- JOB ITEM -
Show every line in the data below that contains the word "results", copying each line in full.

- SUPPLIED INFORMATION -
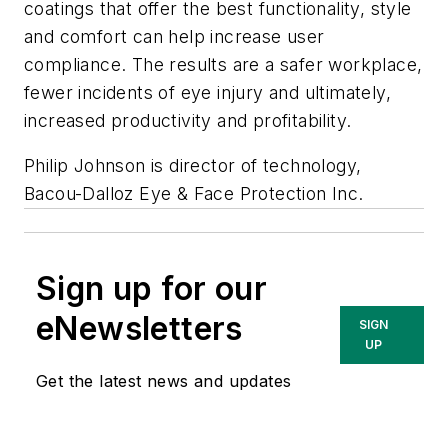
coatings that offer the best functionality, style
and comfort can help increase user
compliance. The results are a safer workplace,
fewer incidents of eye injury and ultimately,
increased productivity and profitability.
Philip Johnson is director of technology,
Bacou-Dalloz Eye & Face Protection Inc.
Sign up for our
eNewsletters
SIGN
UP
Get the latest news and updates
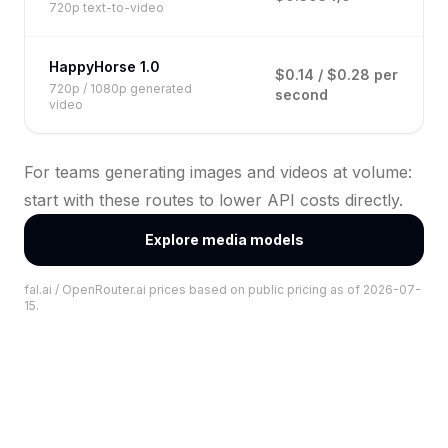
720p text-to-video
HappyHorse 1.0
$0.14 / $0.28 per
720p / 1080p generated
second
video
For teams generating images and videos at volume:
start with these routes to lower API costs directly.
Explore media models
fal.ai / OpenRouter.ai prices based on public pricing as of 2026-07-
15.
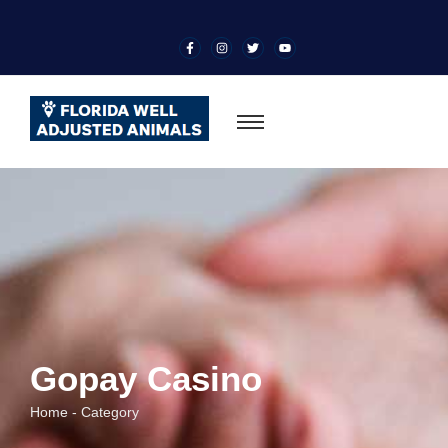
Gopay Casino
Home - Category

- RESULT OF THE EXERCISE -
compliance. The results are a safer workplace,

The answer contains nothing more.